EXTRACTED INFORMATION —
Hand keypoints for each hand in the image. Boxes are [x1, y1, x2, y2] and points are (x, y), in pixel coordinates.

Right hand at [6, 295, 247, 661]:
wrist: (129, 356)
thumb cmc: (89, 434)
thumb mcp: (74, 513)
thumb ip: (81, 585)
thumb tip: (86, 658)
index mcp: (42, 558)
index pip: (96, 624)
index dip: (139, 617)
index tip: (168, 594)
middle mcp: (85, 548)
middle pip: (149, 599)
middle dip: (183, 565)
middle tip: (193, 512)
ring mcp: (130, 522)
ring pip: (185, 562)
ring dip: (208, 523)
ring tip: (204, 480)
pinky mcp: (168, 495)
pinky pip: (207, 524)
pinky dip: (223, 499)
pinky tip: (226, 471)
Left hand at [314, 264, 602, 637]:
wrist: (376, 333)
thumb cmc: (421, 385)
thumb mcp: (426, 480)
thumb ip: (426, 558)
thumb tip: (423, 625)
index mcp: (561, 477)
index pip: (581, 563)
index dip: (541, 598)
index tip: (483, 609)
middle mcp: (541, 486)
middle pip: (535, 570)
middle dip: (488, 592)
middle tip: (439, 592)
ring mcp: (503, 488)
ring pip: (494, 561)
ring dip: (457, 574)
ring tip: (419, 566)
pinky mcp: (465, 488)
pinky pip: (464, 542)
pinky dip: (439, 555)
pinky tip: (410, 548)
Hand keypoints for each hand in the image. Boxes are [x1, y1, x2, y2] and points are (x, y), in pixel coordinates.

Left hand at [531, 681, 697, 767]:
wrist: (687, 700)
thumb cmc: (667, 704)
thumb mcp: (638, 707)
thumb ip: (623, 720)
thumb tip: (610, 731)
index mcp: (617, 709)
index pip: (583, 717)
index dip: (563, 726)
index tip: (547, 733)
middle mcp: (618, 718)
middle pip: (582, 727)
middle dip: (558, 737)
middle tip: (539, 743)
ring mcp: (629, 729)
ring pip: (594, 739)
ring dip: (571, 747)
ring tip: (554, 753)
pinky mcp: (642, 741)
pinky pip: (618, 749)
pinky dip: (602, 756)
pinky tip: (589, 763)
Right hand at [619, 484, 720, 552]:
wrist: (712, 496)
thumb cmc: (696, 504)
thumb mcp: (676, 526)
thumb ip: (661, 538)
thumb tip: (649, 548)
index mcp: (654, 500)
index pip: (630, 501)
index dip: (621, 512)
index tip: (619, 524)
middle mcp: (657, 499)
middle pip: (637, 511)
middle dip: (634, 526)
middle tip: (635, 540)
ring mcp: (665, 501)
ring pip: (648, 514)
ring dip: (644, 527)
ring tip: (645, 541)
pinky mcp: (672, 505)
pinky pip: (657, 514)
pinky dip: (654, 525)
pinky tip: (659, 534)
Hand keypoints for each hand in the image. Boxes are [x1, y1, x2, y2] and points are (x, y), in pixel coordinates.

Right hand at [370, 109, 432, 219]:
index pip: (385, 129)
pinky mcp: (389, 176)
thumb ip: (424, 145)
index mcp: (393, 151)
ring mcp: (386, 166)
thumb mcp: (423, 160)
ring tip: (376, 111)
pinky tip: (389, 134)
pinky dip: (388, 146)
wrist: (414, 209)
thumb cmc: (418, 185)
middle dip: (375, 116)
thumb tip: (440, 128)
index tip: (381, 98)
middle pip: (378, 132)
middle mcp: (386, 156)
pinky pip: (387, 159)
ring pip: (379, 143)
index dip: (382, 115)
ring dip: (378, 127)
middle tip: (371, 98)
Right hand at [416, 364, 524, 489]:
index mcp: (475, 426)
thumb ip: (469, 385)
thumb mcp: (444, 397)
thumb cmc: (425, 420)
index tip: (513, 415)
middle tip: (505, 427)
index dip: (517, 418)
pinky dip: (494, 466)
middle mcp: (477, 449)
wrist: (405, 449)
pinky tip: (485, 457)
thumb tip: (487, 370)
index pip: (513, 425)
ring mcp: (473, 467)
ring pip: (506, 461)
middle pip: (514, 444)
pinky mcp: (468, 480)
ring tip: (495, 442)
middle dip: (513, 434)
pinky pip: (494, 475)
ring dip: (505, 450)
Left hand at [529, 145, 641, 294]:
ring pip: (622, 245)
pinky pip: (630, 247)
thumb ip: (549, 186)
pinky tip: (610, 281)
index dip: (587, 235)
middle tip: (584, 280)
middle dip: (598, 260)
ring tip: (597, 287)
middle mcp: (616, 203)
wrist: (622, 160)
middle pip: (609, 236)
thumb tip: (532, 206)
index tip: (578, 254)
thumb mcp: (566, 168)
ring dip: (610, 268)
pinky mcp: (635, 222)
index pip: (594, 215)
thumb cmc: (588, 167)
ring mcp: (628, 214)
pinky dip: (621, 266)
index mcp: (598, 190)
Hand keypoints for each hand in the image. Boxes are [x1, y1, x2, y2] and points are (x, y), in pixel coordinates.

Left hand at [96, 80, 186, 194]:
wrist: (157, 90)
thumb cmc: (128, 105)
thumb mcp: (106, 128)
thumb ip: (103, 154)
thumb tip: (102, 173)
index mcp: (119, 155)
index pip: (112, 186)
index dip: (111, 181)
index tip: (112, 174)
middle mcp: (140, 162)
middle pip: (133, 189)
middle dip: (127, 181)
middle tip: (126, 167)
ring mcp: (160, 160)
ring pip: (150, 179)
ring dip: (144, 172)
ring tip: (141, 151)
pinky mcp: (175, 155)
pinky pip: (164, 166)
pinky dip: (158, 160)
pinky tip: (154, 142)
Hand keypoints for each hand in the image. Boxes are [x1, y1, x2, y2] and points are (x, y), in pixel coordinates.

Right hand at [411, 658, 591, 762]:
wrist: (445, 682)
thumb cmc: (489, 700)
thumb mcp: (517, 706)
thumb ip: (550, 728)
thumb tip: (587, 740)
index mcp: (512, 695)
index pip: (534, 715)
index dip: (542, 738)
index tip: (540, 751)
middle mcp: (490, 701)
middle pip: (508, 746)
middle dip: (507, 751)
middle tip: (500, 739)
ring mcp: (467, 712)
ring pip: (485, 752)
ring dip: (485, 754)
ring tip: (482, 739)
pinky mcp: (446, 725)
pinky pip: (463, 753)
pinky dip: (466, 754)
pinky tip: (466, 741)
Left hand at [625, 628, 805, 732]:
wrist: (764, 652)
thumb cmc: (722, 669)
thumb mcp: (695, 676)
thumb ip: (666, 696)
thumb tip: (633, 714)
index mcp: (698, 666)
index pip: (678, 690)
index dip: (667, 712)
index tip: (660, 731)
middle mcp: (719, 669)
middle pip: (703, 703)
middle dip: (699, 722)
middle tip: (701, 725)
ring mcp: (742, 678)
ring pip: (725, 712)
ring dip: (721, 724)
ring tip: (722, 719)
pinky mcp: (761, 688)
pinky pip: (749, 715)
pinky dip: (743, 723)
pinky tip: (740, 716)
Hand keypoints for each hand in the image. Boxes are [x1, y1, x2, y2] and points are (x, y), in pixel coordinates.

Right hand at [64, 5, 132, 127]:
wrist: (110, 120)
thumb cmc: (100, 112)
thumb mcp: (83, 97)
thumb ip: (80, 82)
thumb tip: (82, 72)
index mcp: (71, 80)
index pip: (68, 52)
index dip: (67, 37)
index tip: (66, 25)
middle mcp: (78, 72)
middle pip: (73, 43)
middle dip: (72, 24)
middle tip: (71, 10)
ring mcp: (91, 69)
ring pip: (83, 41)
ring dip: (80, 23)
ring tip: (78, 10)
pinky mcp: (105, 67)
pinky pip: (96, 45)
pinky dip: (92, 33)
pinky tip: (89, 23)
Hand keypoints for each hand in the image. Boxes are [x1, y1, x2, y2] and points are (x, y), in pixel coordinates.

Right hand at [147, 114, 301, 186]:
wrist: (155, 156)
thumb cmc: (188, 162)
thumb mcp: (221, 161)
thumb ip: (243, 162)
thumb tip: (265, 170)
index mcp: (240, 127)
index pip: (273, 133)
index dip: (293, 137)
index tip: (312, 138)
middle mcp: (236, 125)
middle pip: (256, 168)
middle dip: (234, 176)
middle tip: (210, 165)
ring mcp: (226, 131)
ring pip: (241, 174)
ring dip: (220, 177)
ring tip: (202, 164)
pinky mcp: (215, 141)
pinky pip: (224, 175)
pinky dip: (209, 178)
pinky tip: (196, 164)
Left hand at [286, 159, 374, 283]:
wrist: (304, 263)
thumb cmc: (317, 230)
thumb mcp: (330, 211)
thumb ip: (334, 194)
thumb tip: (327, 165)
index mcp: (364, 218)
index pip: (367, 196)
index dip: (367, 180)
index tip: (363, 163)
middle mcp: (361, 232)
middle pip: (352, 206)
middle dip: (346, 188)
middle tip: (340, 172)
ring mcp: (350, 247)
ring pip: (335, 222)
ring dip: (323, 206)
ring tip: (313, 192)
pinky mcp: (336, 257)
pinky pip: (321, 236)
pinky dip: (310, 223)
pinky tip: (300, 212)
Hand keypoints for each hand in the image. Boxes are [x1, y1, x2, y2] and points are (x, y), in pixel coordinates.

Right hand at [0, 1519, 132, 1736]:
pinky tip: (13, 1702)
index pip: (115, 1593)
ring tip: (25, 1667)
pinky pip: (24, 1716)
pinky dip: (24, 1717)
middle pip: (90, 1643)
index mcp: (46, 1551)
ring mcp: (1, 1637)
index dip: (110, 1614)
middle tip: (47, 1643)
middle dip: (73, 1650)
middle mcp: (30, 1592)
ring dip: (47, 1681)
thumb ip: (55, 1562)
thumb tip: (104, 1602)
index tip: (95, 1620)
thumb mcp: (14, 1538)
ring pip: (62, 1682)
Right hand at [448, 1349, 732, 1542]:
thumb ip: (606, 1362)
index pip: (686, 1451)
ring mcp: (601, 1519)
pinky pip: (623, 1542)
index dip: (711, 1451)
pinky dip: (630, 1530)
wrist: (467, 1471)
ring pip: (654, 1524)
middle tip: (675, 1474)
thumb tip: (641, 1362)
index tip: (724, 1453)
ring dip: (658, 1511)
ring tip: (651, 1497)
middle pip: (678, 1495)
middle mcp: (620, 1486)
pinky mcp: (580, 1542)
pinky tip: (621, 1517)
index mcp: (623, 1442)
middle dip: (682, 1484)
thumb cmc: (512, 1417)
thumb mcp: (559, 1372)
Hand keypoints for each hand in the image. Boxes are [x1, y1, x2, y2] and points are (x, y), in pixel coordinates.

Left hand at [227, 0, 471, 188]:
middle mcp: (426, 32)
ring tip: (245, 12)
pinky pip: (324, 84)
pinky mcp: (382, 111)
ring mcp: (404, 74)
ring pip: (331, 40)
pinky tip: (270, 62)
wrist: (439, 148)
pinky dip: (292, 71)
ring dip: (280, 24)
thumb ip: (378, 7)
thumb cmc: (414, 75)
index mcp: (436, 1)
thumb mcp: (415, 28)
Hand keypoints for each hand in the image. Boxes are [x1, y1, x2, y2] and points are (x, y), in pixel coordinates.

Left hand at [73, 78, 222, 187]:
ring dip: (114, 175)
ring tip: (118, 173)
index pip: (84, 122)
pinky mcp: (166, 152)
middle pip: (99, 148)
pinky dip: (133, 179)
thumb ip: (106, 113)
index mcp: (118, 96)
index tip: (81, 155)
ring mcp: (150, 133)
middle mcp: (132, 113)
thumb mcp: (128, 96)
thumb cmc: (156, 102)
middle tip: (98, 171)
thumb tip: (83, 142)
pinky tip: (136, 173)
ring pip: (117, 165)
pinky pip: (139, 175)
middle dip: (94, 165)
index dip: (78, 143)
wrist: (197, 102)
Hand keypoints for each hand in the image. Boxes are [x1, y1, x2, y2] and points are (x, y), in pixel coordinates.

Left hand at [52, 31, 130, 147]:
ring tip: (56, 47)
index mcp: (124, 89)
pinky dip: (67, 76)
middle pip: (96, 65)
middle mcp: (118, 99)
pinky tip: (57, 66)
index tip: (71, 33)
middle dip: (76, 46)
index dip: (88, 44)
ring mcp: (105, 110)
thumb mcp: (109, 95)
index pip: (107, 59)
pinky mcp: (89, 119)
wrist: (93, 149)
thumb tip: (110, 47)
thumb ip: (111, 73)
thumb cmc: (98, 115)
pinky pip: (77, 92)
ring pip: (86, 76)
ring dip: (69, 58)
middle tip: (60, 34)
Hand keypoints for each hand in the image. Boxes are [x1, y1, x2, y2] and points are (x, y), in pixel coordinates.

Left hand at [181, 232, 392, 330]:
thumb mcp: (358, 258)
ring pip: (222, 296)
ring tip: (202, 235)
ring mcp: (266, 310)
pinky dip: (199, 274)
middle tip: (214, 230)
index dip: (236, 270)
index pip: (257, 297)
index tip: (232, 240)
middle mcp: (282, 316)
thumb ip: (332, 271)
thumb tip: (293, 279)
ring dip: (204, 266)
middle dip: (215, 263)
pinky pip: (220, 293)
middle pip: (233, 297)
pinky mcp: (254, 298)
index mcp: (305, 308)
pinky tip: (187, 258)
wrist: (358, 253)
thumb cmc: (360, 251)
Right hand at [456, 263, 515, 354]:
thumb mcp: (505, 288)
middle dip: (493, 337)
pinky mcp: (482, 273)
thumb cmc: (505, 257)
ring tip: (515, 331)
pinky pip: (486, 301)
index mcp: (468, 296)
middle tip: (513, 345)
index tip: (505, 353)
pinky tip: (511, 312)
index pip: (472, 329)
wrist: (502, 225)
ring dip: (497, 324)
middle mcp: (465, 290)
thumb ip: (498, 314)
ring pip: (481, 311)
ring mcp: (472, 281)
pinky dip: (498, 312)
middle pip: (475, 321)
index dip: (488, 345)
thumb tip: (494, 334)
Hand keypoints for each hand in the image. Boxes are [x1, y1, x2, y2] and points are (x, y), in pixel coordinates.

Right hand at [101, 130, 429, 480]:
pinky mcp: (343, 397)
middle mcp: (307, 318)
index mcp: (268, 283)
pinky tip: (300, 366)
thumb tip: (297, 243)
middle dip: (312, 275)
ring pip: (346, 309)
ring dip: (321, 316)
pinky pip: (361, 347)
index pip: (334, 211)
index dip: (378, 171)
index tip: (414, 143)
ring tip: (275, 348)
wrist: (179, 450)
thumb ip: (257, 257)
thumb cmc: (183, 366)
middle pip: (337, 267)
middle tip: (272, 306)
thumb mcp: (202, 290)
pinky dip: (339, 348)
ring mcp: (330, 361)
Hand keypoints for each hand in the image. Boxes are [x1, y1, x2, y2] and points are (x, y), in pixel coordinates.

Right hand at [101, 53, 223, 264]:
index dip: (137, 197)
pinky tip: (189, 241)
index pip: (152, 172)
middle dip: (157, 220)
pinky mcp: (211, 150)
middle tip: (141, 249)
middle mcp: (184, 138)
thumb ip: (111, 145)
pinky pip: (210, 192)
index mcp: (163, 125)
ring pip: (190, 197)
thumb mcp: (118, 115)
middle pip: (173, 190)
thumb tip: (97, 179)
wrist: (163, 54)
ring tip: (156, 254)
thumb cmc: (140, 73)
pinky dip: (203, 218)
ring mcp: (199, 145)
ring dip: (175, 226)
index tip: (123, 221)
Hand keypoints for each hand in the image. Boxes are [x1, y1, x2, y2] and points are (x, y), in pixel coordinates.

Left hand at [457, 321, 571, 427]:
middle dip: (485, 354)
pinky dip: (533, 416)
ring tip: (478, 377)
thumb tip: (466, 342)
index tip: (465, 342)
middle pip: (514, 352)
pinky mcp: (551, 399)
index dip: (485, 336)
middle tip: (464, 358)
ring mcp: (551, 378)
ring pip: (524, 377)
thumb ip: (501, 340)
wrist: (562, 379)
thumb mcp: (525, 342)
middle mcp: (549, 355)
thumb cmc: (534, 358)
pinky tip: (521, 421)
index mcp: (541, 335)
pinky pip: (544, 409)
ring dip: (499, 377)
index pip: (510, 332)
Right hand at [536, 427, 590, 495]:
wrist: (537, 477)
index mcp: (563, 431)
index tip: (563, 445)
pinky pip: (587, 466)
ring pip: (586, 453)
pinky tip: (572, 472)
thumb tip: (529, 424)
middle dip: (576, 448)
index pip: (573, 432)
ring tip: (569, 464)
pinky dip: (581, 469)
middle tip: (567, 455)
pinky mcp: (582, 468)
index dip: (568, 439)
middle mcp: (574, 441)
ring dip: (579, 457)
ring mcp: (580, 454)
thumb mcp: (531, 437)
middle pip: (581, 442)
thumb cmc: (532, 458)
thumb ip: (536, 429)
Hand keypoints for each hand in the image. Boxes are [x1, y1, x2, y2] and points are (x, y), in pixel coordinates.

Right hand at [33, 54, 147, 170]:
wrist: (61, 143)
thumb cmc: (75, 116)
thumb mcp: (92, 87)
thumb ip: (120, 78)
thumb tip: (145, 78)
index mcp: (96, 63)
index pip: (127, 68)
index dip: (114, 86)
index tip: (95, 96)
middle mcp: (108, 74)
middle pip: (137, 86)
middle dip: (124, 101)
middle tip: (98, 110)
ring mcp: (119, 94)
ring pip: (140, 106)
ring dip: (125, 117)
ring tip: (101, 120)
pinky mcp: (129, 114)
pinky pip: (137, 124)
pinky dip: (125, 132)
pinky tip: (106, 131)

REQUIREMENT —
One stretch of the lines above is wanted, from the line that contains "thumb ip: (549, 186)" through the line that contains "ring dip: (721, 724)". Output it exactly.

TASK SOLUTION —
thumb ip: (549, 186)
pinky tip: (610, 281)
index dip: (587, 235)
middle tip: (584, 280)
middle dip: (598, 260)
ring tip: (597, 287)
middle mcp: (616, 203)
wrist: (622, 160)
middle pip: (609, 236)
thumb tip: (532, 206)
index tip: (578, 254)
thumb mcp: (566, 168)
ring dip: (610, 268)
pinky mcp: (635, 222)
index pip: (594, 215)
thumb cmc: (588, 167)
ring mcp: (628, 214)
pinky dip: (621, 266)
index mcp: (598, 190)
Hand keypoints for each hand in the image. Boxes are [x1, y1, x2, y2] and points are (x, y), in pixel coordinates.

Left hand at [96, 80, 186, 194]:
wrist: (157, 90)
thumb cmc: (128, 105)
thumb mcp: (106, 128)
thumb ip: (103, 154)
thumb tip: (102, 173)
index mcp: (119, 155)
index pip: (112, 186)
index dip: (111, 181)
index tip: (112, 174)
middle mcp: (140, 162)
middle pip: (133, 189)
middle dip: (127, 181)
middle tip: (126, 167)
ring mcp: (160, 160)
ring pip: (150, 179)
ring dip: (144, 172)
ring tip: (141, 151)
pinky mcp: (175, 155)
pinky pip: (164, 166)
pinky dip: (158, 160)
pinky tip: (154, 142)
Hand keypoints for each hand in the image. Boxes are [x1, y1, x2, y2] and points are (x, y), in pixel coordinates.

Right hand at [411, 658, 591, 762]:
wrist: (445, 682)
thumb cmc: (489, 700)
thumb mcp: (517, 706)
thumb ip: (550, 728)
thumb tip: (587, 740)
index mcp: (512, 695)
index pip: (534, 715)
index dip: (542, 738)
index tip: (540, 751)
middle mcp: (490, 701)
middle pip: (508, 746)
middle dip: (507, 751)
middle tip: (500, 739)
ring mcp: (467, 712)
ring pip: (485, 752)
ring dip: (485, 754)
ring tip: (482, 739)
pinky mcp: (446, 725)
pinky pip: (463, 753)
pinky dip: (466, 754)
pinky tip: (466, 741)
Left hand at [625, 628, 805, 732]:
wrist: (764, 652)
thumb cmc: (722, 669)
thumb mcp: (695, 676)
thumb ip: (666, 696)
thumb tip: (633, 714)
index mcp: (698, 666)
index pip: (678, 690)
index dip: (667, 712)
index tip: (660, 731)
middle mcp: (719, 669)
middle pip: (703, 703)
middle dip: (699, 722)
middle tip: (701, 725)
ring mcp: (742, 678)
ring pip: (725, 712)
ring dip: (721, 724)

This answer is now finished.